The reason for my optimism comes from the emergence of big-money backers seeking to accelerate business adoption of AI. Last week, my colleagues Anissa Gardizy, Valida Pau and Stephanie Palazzolo scooped talks about a potential joint venture involving Anthropic and private equity firms Blackstone and Hellman & Friedman. OpenAI appears to be doing the same thing with private equity firms TPG, Brookfield Asset Management and Bain Capital. 

Those reports were quickly followed by news that Jeff Bezos is raising $100 billion to buy up manufacturing companies and use AI to help them automate. If Bezos can raise the money, the fund would be one of the biggest ever.

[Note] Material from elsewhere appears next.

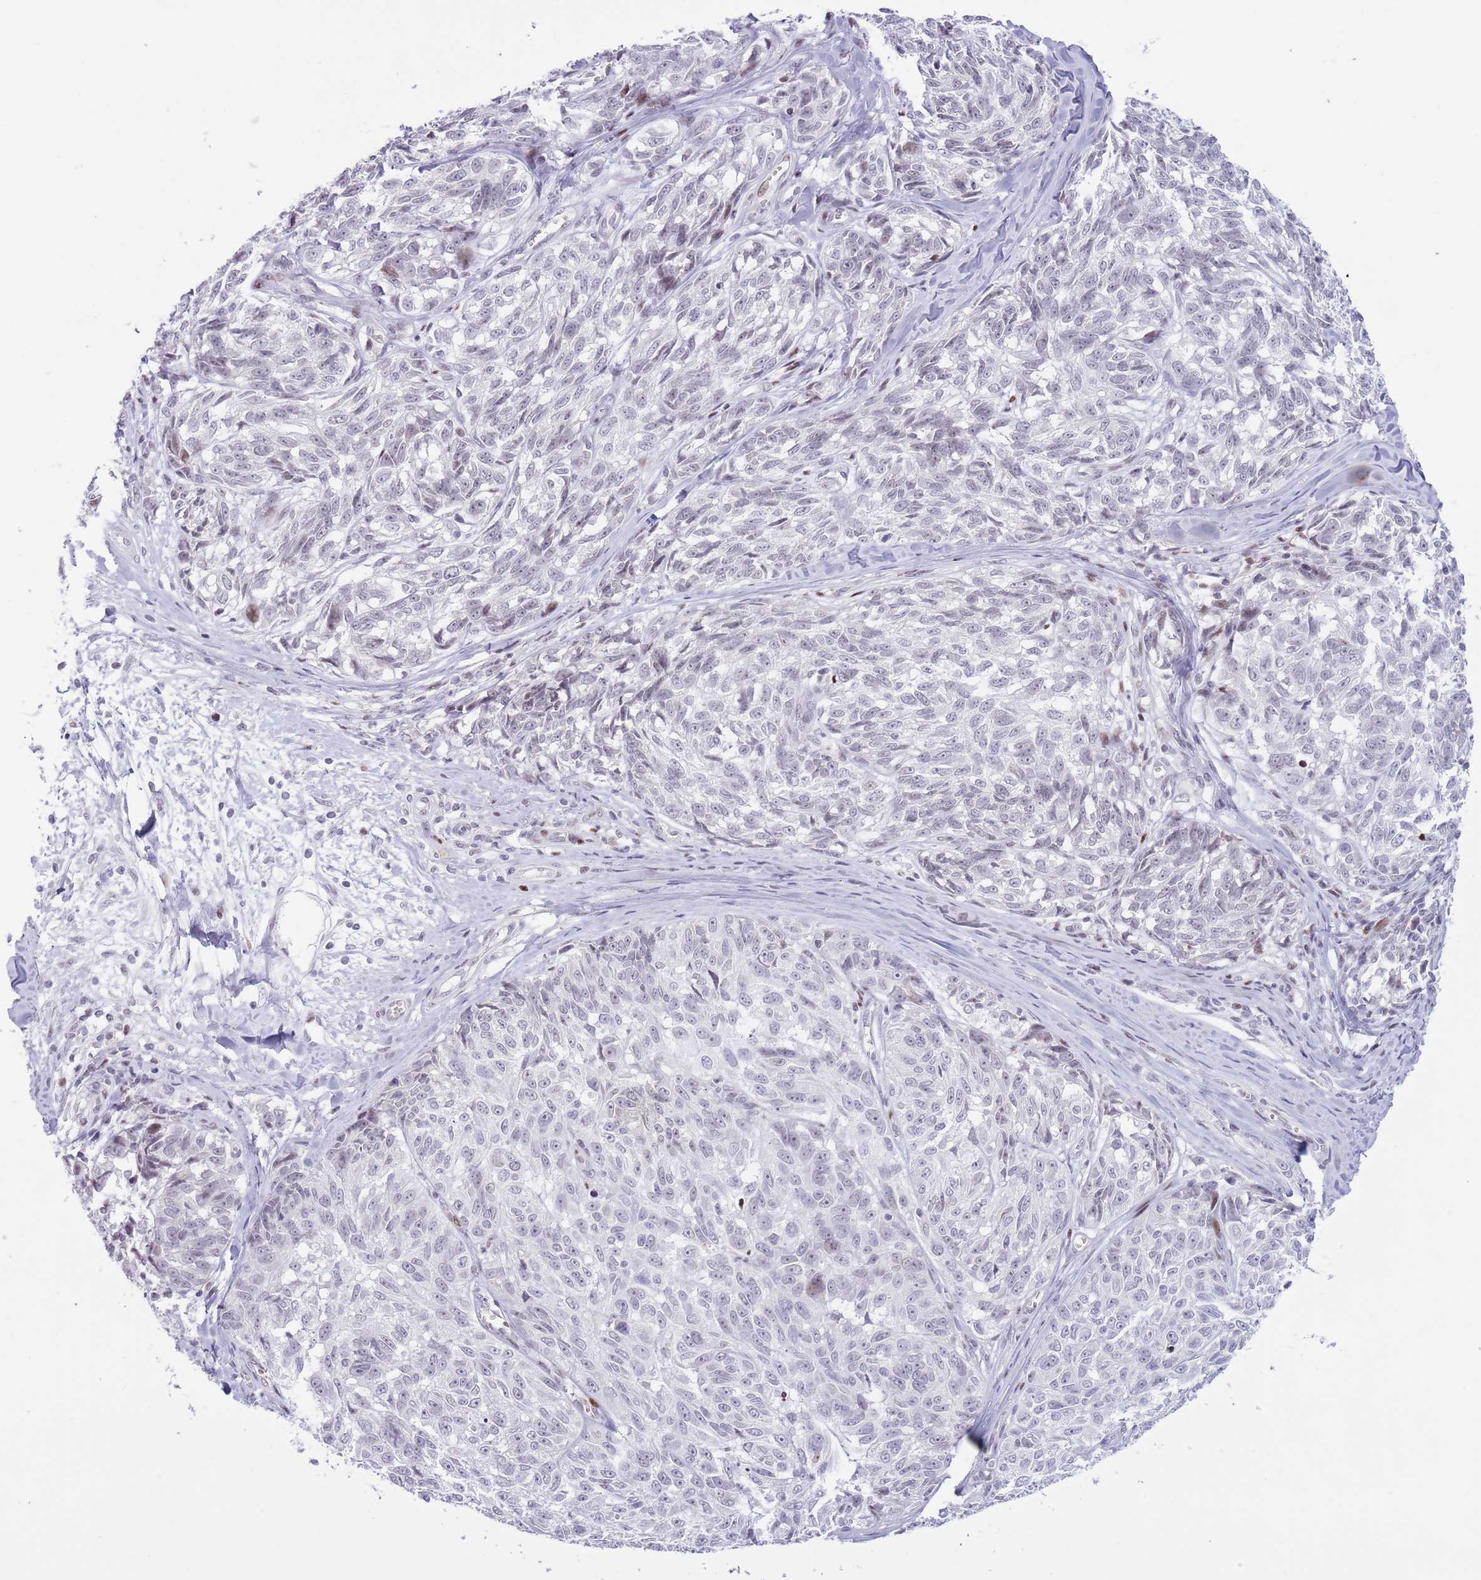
{"staining": {"intensity": "negative", "quantity": "none", "location": "none"}, "tissue": "melanoma", "cell_type": "Tumor cells", "image_type": "cancer", "snomed": [{"axis": "morphology", "description": "Normal tissue, NOS"}, {"axis": "morphology", "description": "Malignant melanoma, NOS"}, {"axis": "topography", "description": "Skin"}], "caption": "Tumor cells are negative for protein expression in human malignant melanoma.", "gene": "MFSD10", "patient": {"sex": "female", "age": 64}}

All of this didn’t happen in a vacuum. AI models, especially Anthropic’s newest versions of  Claude, coupled with OpenClaw—software for creating AI agents—have made AI’s capabilities clear. What’s also become clear is AI agents’ insane demand for computing power, which is not likely to slow down. 

What ultimately matters here is the demand for AI. The possible private equity joint ventures aimed at speeding AI adoption should help supply that. The top 10 private equity firms own more than 2,000 companies that generate roughly $2 trillion in revenue spread across nearly every industry.

The boom in AI comes at a difficult time for those firms. Many are stuffed with software companies, seen as vulnerable to AI, and have been forced to hold investments for longer than in the past because of a lack of exit opportunities. 

But private equity firms won’t give up without a fight: Their executives’ compensation depends on it. That means they will embrace AI and infuse it into the companies they own. “It’s all the buzz in the PE world,” said Neil Dhar, who leads IBM Consulting’s business in the Americas and advises private equity firms. He added that some firms are identifying technology that works for them and spreading it through their companies. “You didn’t see that much in the past,” he said. 

The size and breadth of private equity’s holdings mean a large number of companies will see competitors quickly adopting AI. Private equity firms tend to buy midsize companies that typically can’t afford big investments in technology. Competitors will either have to make those investments or risk falling behind. 

One of private equity’s most popular strategies in recent years has been the rollup. If there’s an industry with 10 main players, private equity firms will buy up two or three, then those companies will buy one or two more of the remaining competitors. Pretty soon the industry is dominated by private equity–owned and now AI-armed companies. The remaining independent companies scramble to keep up.

The AI build-out has always been a chase after cash. By potentially creating more demand, private equity firms and the Bezos fund will effectively be adding more money to the already huge AI stockpile. 

None of this means building a data center is a direct path to huge gains. Data centers are hard to build, and the economics have gotten worse with the rise of fossil fuel prices and interest rates. If they fall behind, data center developers could still blow through their funding and never get to enjoy the windfall at the end. 

Demand is also not infinite. Real estate firm JLL expects $3 trillion in spending on AI infrastructure through 2030. That doesn’t sound as bonkers as it did a few months ago. The risk is that the current euphoria will give lenders confidence to fund even more projects. If there wasn’t an AI bubble last year, there might be one this year.